Socio-Cognitive Approach
  • Walter Mischel: Proposed that behavior results from interactions between a person and their situation (e.g., the Marshmallow experiment illustrates self-control influenced by context).

Social Learning Theory
  • Albert Bandura: Identified learning through observation and imitation.

    • Modelling: A lifelong process beginning in childhood.

    • Self-Efficacy: Belief in one's ability to achieve goals.

    • High self-efficacy leads to persistence and confidence; low self-efficacy leads to avoidance and anxiety.

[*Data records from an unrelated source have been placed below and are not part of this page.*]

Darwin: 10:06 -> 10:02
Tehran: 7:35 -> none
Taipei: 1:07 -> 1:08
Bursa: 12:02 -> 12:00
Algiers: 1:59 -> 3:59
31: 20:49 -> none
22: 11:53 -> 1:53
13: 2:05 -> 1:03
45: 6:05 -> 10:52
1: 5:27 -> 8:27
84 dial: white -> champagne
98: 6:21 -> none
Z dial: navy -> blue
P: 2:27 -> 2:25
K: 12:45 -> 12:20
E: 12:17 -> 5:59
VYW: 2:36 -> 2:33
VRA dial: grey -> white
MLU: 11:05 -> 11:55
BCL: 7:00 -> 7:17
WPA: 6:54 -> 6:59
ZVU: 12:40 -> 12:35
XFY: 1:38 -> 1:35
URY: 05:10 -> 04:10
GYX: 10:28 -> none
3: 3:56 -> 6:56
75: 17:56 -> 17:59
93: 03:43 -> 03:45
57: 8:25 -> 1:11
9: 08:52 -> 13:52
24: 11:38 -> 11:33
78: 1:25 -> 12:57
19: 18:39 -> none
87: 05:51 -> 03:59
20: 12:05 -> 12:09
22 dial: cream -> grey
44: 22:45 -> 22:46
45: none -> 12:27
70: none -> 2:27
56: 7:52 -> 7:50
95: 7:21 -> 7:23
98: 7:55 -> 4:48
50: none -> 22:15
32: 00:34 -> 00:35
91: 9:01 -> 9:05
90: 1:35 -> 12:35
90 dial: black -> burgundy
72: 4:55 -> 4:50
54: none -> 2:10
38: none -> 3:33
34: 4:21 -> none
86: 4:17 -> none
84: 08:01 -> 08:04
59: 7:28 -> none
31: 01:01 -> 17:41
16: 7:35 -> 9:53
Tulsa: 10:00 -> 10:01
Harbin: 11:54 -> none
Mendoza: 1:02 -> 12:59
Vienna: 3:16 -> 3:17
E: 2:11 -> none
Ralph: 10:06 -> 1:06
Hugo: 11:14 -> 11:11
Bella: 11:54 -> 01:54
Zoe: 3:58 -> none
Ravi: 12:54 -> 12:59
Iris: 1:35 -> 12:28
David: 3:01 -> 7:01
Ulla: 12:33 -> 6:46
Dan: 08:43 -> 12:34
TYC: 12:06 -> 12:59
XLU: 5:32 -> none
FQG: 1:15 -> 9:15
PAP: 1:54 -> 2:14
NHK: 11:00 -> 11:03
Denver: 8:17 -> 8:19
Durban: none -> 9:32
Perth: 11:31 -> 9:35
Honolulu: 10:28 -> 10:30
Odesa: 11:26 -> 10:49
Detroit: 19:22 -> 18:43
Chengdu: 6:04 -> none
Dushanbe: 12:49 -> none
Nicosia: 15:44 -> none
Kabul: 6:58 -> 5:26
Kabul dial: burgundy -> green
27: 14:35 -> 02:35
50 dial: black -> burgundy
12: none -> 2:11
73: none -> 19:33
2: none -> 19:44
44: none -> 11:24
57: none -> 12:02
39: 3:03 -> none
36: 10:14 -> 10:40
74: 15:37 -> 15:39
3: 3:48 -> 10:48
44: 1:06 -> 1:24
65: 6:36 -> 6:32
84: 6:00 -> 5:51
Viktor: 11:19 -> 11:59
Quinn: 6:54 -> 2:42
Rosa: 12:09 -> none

    • Learned Helplessness: Patterns of behavior that lead to negative cycles, e.g., the belief "I can’t do it" resulting in inaction.

    • Self-Fulfilling Prophecy: Dismissal of successes as luck and personalization of failures, reinforcing chronic self-doubt.

    • Reciprocal Determinism: Personality develops through mutual influence—behavior, personal factors, and environment interact and shape each other over time.

Self and Culture

Cultural Personality Models
  • Different cultural frameworks define personality traits, including models from Chinese assessments that encompass the Big Five + 2 additional factors (Kwang-Kuo).

Locus of Control
  • Perceptions of control over life outcomes:

    • Internal: Outcomes attributed to personal efforts.

    • External: Outcomes attributed to fate, luck, or outside forces.

    • Locus of control affects motivation, coping, and stress levels.

Identity and Culture

  • Erik Erikson: Posited that identity develops within cultural and social contexts, which shape behavior, self-concepts, and relationships.

    • Hazel Markus & Shinobu Kitayama: Highlight differences in self-concept as influenced by collectivist (relationships, social harmony) versus individualist (autonomy, individuality) cultural contexts.

Application in Psychology

  • Industrial/Organizational Psychology: Personality assessments are used for

    • Personnel selection, employee assessment, management, and predicting job performance and fitness.